Hydrogen works well, I don't think the argument if hydrogen works or not is relevant anymore, it works extremely well. The question if it will trickle down to consumer cars, I'm not sure. EV have the benefit of charging at home, and I think that it a great benefit.

I can understand the justification for fuel cell forklifts: Battery forklifts are a problem because charge time is difficult for use in 24 hour operations, and ICE forklifts create noxious fumes unsuitable for indoor use.

Automobiles have neither of these issues, and obtaining hydrogen from fossil fuels does not seem any better than just using the fossil fuel directly.
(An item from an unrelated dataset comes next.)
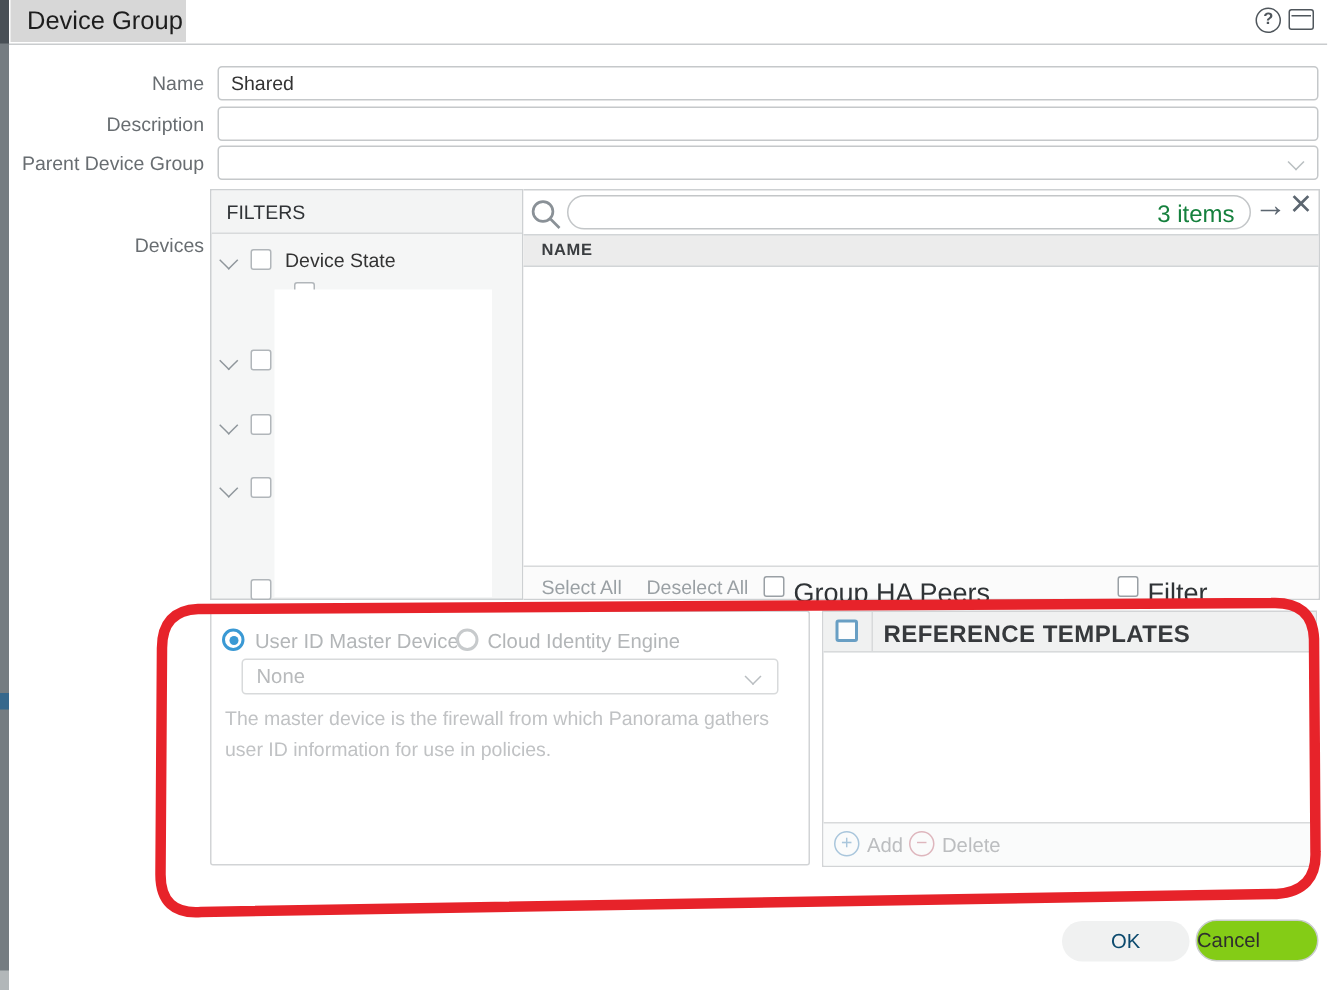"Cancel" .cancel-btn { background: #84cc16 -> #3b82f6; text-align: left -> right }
Maybe someone will come up with the big breakthrough to economically obtain hydrogen directly from water, but they have been working on it a for a long time with no solution in sight.

Hydrogen pumps may be able to fuel up a FCV faster but the fuel is obviously extremely dangerous. In all of the pictures I have seen of hydrogen pumps, there is a hazard diamond posted "4" being the most dangerous and of course hydrogen is a number 4. I have never seen one of these hazard diamonds on a gas pump.

Also that infrastructure is being paid for by the tax payers in CA. Tesla didn't lobby for tax dollars to build its SC network.

Energy density of H is 1/4 that of CH4 and it is very escape prone. The total carbon footprint is really very high for H. which includes storage, distribution, production, etc. Don't see a snowballs chance in hell for this technology to succeed.